Realizing what she was doing, Aislinn tore her mouth free, dragging much needed breaths into air starved lungs. Rowan leaned down, his forehead bumping hers as they both struggled to find their footing in a reality gone askew.


He dropped his hand from the wall, the power spent, and Aislinn gripped his shoulders tighter. If she didn’t do something, he was going to move away. He’d put his growly face back on and she’d lose this odd closeness. Curling her arms around his neck, she nuzzled against him, breathing him in.


“Ash,” he groaned. “Don’t.”


His breath brushed her kiss wet mouth and she swallowed hard. “Why?”


“You don’t want this. Not really.”


“I don’t?”


“It’s the magic,” he said, a bit desperately as her lips brushed his. His arms tightened around her. “That’s all. It’s not real.”


“Magic is real, Rowan,” she whispered. “You just have to believe.”
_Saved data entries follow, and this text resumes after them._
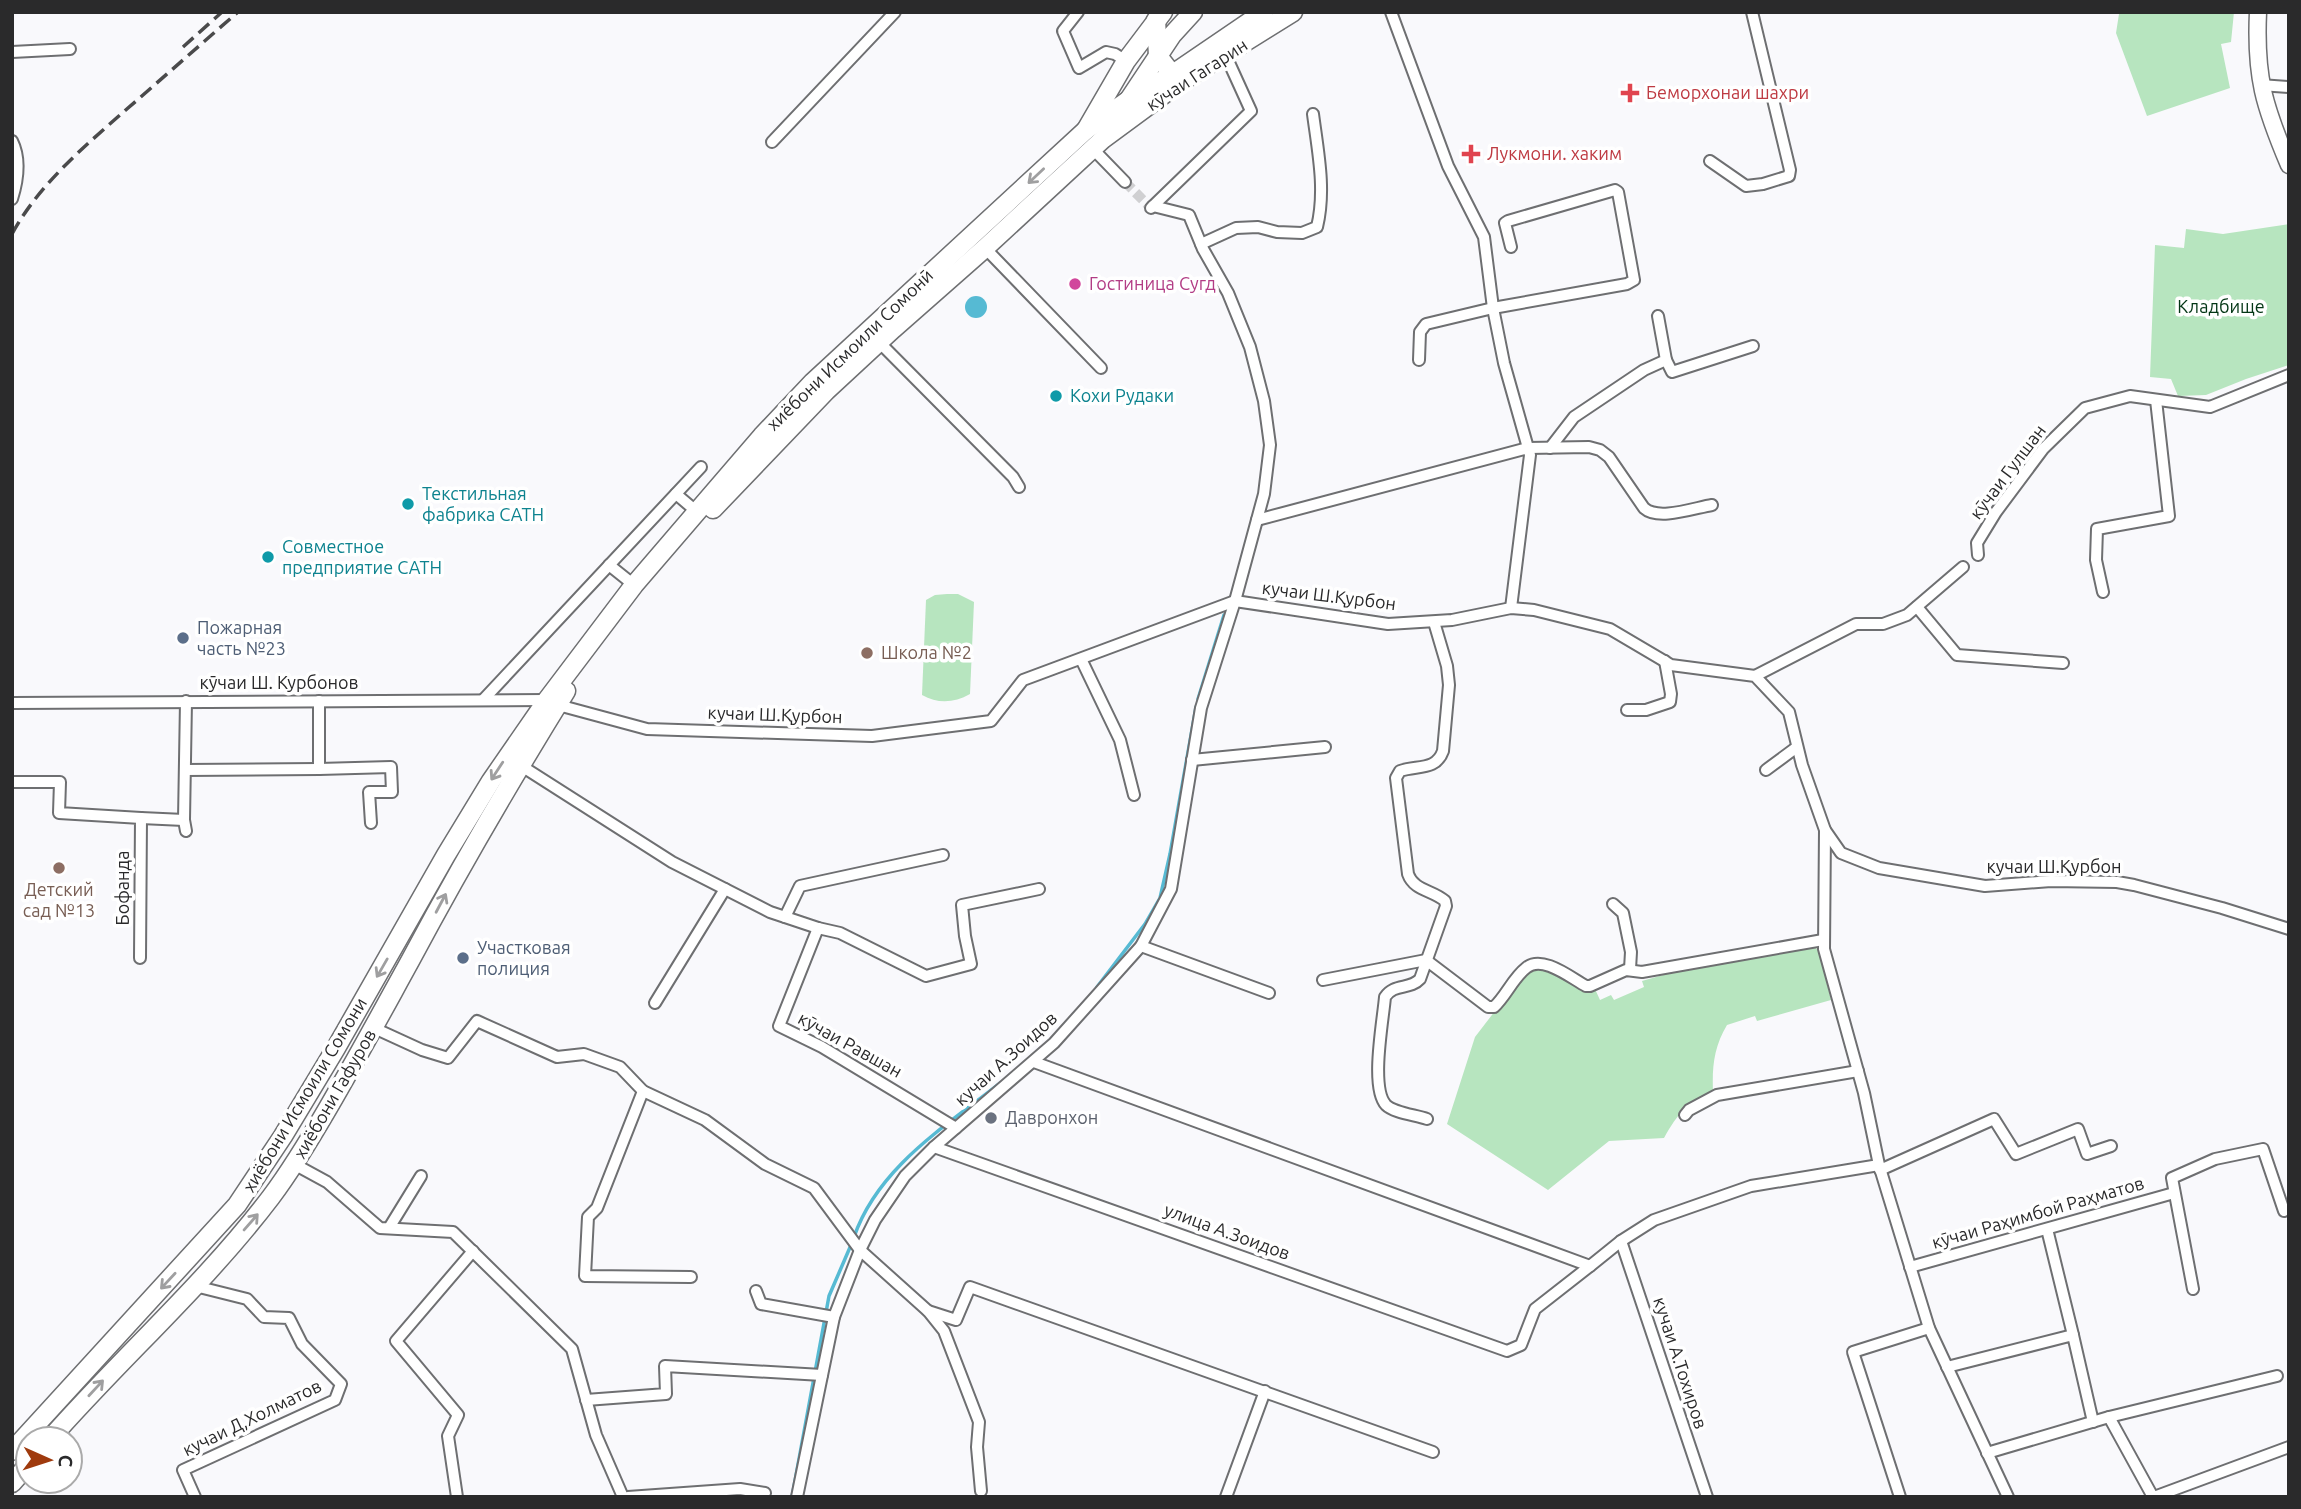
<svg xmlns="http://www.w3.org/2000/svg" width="2301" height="1509" viewBox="0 0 2301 1509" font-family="Ubuntu,sans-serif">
	<rect width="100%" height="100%" fill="#f9f9fc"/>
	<!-- green -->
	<g fill="#b7e5bf">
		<path d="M2139,12H2234L2231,42L2221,44L2230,88L2147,116L2116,33L2119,14Z"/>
		<path d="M2289,224V365L2246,379L2206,395L2178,396L2171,379L2150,377L2155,245L2184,248L2186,229L2223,234Z"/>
		<path d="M947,594H958L974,602L970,694C954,703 938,704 922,695L926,600L935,595Z"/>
		<path d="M1810,943L1819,951L1831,1000L1757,1021L1755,1016L1727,1025C1714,1047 1712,1066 1713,1092C1687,1103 1678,1113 1664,1138L1609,1141L1548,1190L1447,1124L1475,1037L1528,968L1540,964L1595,989L1600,1000L1611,995L1614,1000L1644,987L1642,981L1677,971Z"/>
	</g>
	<!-- water -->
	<circle fill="#56bad3" cx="976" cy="307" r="11"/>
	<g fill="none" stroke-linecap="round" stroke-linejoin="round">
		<!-- stream -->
		<g stroke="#56bad3" stroke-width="3.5">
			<path d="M1198,699L1224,615"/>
			<path d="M1097,987L1145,924L1160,898L1170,854L1196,707"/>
			<path d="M854,1237C878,1167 945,1127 1000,1083"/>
			<path d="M792,1497L829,1296L851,1245"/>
		</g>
		<!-- minor-tunnel -->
		<path stroke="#d0d0d2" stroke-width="10" stroke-dasharray="10 5" stroke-linecap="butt" d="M1125,182L1151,208"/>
		<defs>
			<g id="minor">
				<path d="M1078,12L1063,31L1079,68L1106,52L1115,54L1126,61"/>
				<path d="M1391,12L1448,166L1484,237L1493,308L1504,363L1530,455L1511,608"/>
				<path d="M12,52L70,49"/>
				<path d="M2260,85L2289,87"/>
				<path d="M12,141C21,159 18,180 12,199"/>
				<path d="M772,142L895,12"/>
				<path d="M1093,149L1125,182"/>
				<path d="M1710,161L1746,186L1763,184L1789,176L1790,170L1752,12"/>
				<path d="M1151,208L1251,111L1226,56"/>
				<path d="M1201,244L1236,228L1258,227L1277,232L1302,233L1317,227C1326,190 1318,152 1313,114"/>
				<path d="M985,248L1101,368"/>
				<path d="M879,342L1013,477L1019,487"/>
				<path d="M1419,360L1420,332L1426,324L1493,308L1627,284L1634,280L1618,192L1615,190L1508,221L1505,223L1511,247"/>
				<path d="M1666,360L1672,372L1753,346"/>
				<path d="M1550,448L1574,417L1644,370L1666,360L1658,316"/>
				<path d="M676,494L696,511"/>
				<path d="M1257,520L1528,448L1589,447L1600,450L1609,457L1644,508C1658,521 1694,508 1712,505"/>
				<path d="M1978,555L1977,543L1996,512L2043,449L2085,408L2130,396L2210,407L2289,375"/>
				<path d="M609,565L634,585"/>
				<path d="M2103,592L2096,560L2097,529L2169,516L2156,400"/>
				<path d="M1917,607L1957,655L2063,663"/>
				<path d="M1081,659L1120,740L1134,795"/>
				<path d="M1755,676L1856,624H1883L1907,615L1963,567"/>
				<path d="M483,700L701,467"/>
				<path d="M319,701V769L391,767L392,792H369L371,823"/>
				<path d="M12,703L547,700"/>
				<path d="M558,705L647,729L872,736L991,721L1023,680L1235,601L1388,624L1452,620L1511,608L1534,610L1610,629L1671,665L1755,676L1789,712L1802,765L1825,830L1841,853L1879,868L1985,886L2051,881L2117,882L2134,885L2222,908L2289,929"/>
				<path d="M1627,710H1646L1670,702L1671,694L1665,661"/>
				<path d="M1192,760L1325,747"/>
				<path d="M520,765L672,862L770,912L818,928L840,933L926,976L971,964L965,936L962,905L1039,889"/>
				<path d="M185,770L319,769"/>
				<path d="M1766,770L1797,747"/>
				<path d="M12,782H60L59,813L141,818L140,958"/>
				<path d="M141,818L184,820"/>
				<path d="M1825,830L1824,949L1864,1093L1879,1165L1929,1328L2008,1497"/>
				<path d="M186,831L184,820L186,701"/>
				<path d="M1613,904L1623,913L1631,952L1630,969"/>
				<path d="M785,917L800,886L943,855"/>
				<path d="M818,928L779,1026L822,1047L956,1128"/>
				<path d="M1141,946L1269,993"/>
				<path d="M1323,980L1426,960L1488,1007H1494C1506,996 1513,978 1526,968C1542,954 1571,978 1586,986H1590L1626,970L1642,972L1823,940"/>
				<path d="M655,1003L725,889"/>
				<path d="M374,1028L422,1050L448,1058L477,1021L557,1057L584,1054L620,1067L643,1091L705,1120L765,1164L814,1188L860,1250L928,1311L944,1331L979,1422L977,1447L981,1491"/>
				<path d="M1034,1062L1590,1266L1621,1241L1654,1220L1751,1186L1879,1165"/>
				<path d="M643,1091L597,1208L588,1217L585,1276L691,1277"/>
				<path d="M1685,1115L1689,1110L1717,1095L1858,1071"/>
				<path d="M1427,1119C1416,1115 1394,1113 1386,1105C1370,1088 1383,1021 1385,997C1394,983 1410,990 1420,979L1446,906L1445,901C1433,890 1414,891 1408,874L1396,778L1400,771C1417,765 1436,771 1443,751L1449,685L1447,666L1434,622"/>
				<path d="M934,1147L1507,1351L1521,1345L1535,1309L1590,1266"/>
				<path d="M294,1164L327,1182L380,1228L453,1232L572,1349L596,1435L623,1497"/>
				<path d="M1880,1170L1994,1119L2016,1154L2078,1129L2087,1154L2111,1146"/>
				<path d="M389,1228L421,1176"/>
				<path d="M2047,1229L2073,1335"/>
				<path d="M1621,1241L1707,1497"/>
				<path d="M1910,1267L2174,1193"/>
				<path d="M2193,1289L2172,1178L2215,1159L2263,1149L2284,1211"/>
				<path d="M756,1291L761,1304L834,1317"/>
				<path d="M928,1311L956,1320L970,1287L1433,1452"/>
				<path d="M1947,1367L2073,1335L2093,1422"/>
				<path d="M586,1400L666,1394L665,1366L822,1375"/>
				<path d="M2109,1417L2277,1376"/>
				<path d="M1987,1453L2109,1417L2153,1497"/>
				<path d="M195,1497L183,1470L335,1400L341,1384L302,1344L289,1318L264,1317L247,1299L195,1286"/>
				<path d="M457,1497L448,1436L458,1415L396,1341L473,1251"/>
				<path d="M628,1497L740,1489L765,1493"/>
				<path d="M797,1497L834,1317L860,1250L875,1220L905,1176L934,1147L1054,1043L1141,946L1171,889L1201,708L1235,601L1264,494L1270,445L1264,401L1250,347L1228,293L1203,249L1189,215L1153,206"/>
				<path d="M1226,1497L1265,1391"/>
				<path d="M1900,1497L1853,1352L1929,1328"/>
				<path d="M2154,1497L2289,1447"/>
			</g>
			<path id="secondary" d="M2258,12C2255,77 2264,106 2289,165"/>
			<g id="primary">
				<path d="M1128,101L1172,35L1193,12"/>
				<path d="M1086,130L1126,61L1163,12"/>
			</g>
			<g id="trunk">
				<path d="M1156,20L1158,56L1179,83"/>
				<path d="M713,509L826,391L893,329L985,248L1103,139L1179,83L1293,12"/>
				<path d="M50,1439C122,1357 205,1284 271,1197C292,1169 310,1139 328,1108C356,1060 383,1010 410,961C459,869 511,780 566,691"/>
				<path d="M12,1451L237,1205L283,1136L336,1048L446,855L491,781L547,700L634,585L762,436L813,382L1086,130L1130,99L1173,74L1264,12"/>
				<path d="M12,1483L28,1465"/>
			</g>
		</defs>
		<!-- minor casing -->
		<use href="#minor" stroke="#6e6f71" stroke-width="14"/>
		<!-- secondary casing -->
		<use href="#secondary" stroke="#6e6f71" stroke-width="19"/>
		<!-- primary casing -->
		<use href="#primary" stroke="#6e6f71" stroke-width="21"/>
		<!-- trunk casing -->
		<use href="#trunk" stroke="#6e6f71" stroke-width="21"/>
		<!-- minor -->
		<use href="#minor" stroke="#fff" stroke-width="10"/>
		<!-- secondary -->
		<use href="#secondary" stroke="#fff" stroke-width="16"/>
		<!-- primary -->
		<use href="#primary" stroke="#fff" stroke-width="18"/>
		<!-- trunk -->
		<use href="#trunk" stroke="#fff" stroke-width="18"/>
		<!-- rail -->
		<g stroke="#4a4a4b" stroke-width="3.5" stroke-dasharray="14 7" stroke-linecap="butt">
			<path d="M183,47L222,12"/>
			<path d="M12,234C39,184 86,145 128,108C165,76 201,44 238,12"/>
		</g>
	</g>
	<!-- one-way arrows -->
	<defs><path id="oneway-shaft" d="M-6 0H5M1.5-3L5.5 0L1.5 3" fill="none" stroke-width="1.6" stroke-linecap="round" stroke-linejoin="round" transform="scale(1.75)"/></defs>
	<g stroke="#9f9fa0">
		<use href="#oneway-shaft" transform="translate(1036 176) rotate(137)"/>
		<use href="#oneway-shaft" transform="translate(497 771) rotate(123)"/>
		<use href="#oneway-shaft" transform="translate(441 903) rotate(-62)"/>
		<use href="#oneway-shaft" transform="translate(382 968) rotate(120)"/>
		<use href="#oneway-shaft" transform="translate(251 1222) rotate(-49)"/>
		<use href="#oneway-shaft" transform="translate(168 1281) rotate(133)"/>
		<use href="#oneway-shaft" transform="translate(96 1388) rotate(-47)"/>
	</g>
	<!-- markers -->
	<g fill="#e0444e" stroke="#fff" stroke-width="2.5">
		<path d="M1626.5 82.5h7v7h7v7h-7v7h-7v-7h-7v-7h7z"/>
		<path d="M1467.5 143.5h7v7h7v7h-7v7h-7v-7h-7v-7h7z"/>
	</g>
	<circle fill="#d1479c" stroke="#fff" stroke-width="2.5" cx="1075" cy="284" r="7"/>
	<g fill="#0f9aa8" stroke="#fff" stroke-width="2.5">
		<circle cx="1056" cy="396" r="7"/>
		<circle cx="408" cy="504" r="7"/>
		<circle cx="268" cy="557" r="7"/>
	</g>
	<g fill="#5c6f8a" stroke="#fff" stroke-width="2.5">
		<circle cx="183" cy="638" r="7"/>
		<circle cx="463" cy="958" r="7"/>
	</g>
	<g fill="#8d6e63" stroke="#fff" stroke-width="2.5">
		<circle cx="867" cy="653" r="7"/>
		<circle cx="59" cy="868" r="7"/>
	</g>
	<circle fill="#6b7280" stroke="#fff" stroke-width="2.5" cx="991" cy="1118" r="7"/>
	<g text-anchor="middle" stroke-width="7" stroke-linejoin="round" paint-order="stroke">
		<!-- street labels -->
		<g font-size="18" fill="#2a2a2b" stroke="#fff">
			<text transform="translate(1197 75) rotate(-33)" y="6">кӯчаи Гагарин</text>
			<text transform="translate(850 350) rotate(-44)" y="6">хиёбони Исмоили Сомонӣ</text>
			<text transform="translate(2008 472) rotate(-53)" y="6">кӯчаи Гулшан</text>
			<text transform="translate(1329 596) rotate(7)" y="6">кучаи Ш.Қурбон</text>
			<text x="279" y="689">кӯчаи Ш. Курбонов</text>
			<text transform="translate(775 715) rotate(2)" y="6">кучаи Ш.Қурбон</text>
			<text x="2054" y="873">кучаи Ш.Қурбон</text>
			<text transform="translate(123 888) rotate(-90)" y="6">Бофанда</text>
			<text transform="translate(850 1045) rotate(29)" y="6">кӯчаи Равшан</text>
			<text transform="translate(1006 1059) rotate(-42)" y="6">кучаи А.Зоидов</text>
			<text transform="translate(335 1094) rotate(-60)" y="6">хиёбони Гафуров</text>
			<text transform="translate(305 1095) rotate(-59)" y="6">хиёбони Исмоили Сомони</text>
			<text transform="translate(2038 1213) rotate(-16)" y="6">кӯчаи Раҳимбой Раҳматов</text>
			<text transform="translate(1227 1232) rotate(20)" y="6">улица А.Зоидов</text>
			<text transform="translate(1680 1363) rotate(72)" y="6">кучаи А.Тохиров</text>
			<text transform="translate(252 1418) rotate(-26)" y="6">кучаи Д,Холматов</text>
		</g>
		<!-- health labels -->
		<g font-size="18" fill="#be3a42" stroke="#fff" text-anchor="start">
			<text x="1646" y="99">Беморхонаи шахри</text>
			<text x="1487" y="160">Лукмони. хаким</text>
		</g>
		<!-- hotel labels -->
		<g font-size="18" fill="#b23c85" stroke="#fff" text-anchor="start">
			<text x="1089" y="290">Гостиница Сугд</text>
		</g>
		<!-- park labels -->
		<g font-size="18" fill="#033615" stroke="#fff">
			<text x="2221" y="313">Кладбище</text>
		</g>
		<!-- culture labels -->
		<g font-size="18" fill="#0d838f" stroke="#fff" text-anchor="start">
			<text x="1070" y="402">Кохи Рудаки</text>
			<text x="422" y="500">Текстильная<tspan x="422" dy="21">фабрика САТН</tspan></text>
			<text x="282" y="553">Совместное<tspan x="282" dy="21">предприятие CATH</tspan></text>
		</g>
		<!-- service labels -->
		<g font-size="18" fill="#4e5e75" stroke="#fff" text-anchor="start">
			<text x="197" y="634">Пожарная<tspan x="197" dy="21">часть №23</tspan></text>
			<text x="477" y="954">Участковая<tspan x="477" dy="21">полиция</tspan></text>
		</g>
		<!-- education labels -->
		<g font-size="18" fill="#785e54" stroke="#fff" text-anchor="start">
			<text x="881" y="659">Школа №2</text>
			<text x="59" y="896" text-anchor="middle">Детский<tspan x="59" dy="21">сад №13</tspan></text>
		</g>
		<!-- worship labels -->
		<g font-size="18" fill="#5b616d" stroke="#fff" text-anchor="start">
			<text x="1005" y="1124">Давронхон</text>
		</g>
	</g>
	<!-- border -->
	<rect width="2301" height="1509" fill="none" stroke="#2a2a2b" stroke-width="28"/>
	<!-- north arrow -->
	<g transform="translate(49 1460) rotate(93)"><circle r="33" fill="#ffffff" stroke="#aaaaaa" stroke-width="2"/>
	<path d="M0-5L12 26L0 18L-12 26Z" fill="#9f3a0d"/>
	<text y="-10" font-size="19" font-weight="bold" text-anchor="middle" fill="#2a2a2b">С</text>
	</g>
</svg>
He didn’t answer and she let him pull away. She closed her eyes, concentrating on breathing and steadying the pace of her runaway heart.  Never had she felt such power as she did when she danced here. With that much power at her disposal, she could do almost anything. Anything except make Rowan like her.


“Holy shit.”


The softly breathed words brought her attention back to the present and she looked up to see Rowan staring at the wall of the bubble—a wall that now currently shimmered a hundred feet from where it had been. A border of dirt lay bare and desolate, marking where the wall had once been. Aislinn rose, hardly believing her eyes.


“We did it.”


As the words left her mouth, the world shifted again. From the barren earth, green shoots shot into the air, weaving together as they grew. Thorns bristled, tips gleaming with poison as they locked stalks together forming a thick wall of vegetation.


“I’d say we damaged something,” Rowan remarked from where he stood, hands on his hips and a wry look on his face. “I don’t think the King is very happy about it though.”